## Exercise details
For every line in the records that has the word "with", make a copy.
[The data — start]
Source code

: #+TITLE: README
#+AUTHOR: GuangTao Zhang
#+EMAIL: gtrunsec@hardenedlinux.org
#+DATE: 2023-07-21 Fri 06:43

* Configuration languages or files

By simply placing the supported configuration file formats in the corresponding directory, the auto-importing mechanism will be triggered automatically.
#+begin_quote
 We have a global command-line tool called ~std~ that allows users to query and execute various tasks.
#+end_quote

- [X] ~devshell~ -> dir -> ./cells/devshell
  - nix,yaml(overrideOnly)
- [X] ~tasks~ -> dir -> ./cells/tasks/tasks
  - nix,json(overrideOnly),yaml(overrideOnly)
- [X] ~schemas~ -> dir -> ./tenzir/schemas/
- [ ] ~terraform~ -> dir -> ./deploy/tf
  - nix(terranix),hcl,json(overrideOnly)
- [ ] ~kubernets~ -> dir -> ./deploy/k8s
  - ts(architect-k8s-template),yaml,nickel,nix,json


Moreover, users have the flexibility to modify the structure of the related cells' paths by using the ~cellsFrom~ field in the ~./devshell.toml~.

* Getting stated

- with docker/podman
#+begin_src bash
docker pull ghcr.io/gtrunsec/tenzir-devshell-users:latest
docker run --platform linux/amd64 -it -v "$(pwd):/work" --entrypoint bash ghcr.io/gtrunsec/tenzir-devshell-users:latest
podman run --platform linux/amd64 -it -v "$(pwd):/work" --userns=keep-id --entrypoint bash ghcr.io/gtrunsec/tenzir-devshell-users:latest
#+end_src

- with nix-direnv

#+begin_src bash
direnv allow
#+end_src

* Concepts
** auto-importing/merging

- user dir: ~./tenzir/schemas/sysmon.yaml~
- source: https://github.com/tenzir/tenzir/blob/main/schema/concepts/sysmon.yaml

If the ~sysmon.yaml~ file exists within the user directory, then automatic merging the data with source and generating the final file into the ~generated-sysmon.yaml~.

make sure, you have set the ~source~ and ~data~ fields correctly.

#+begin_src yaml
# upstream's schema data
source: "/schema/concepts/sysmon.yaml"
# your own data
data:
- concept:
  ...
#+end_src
[The data — finish]
## Solved exercise
- with docker/podman
- with nix-direnv
If the ~sysmon.yaml~ file exists within the user directory, then automatic merging the data with source and generating the final file into the ~generated-sysmon.yaml~.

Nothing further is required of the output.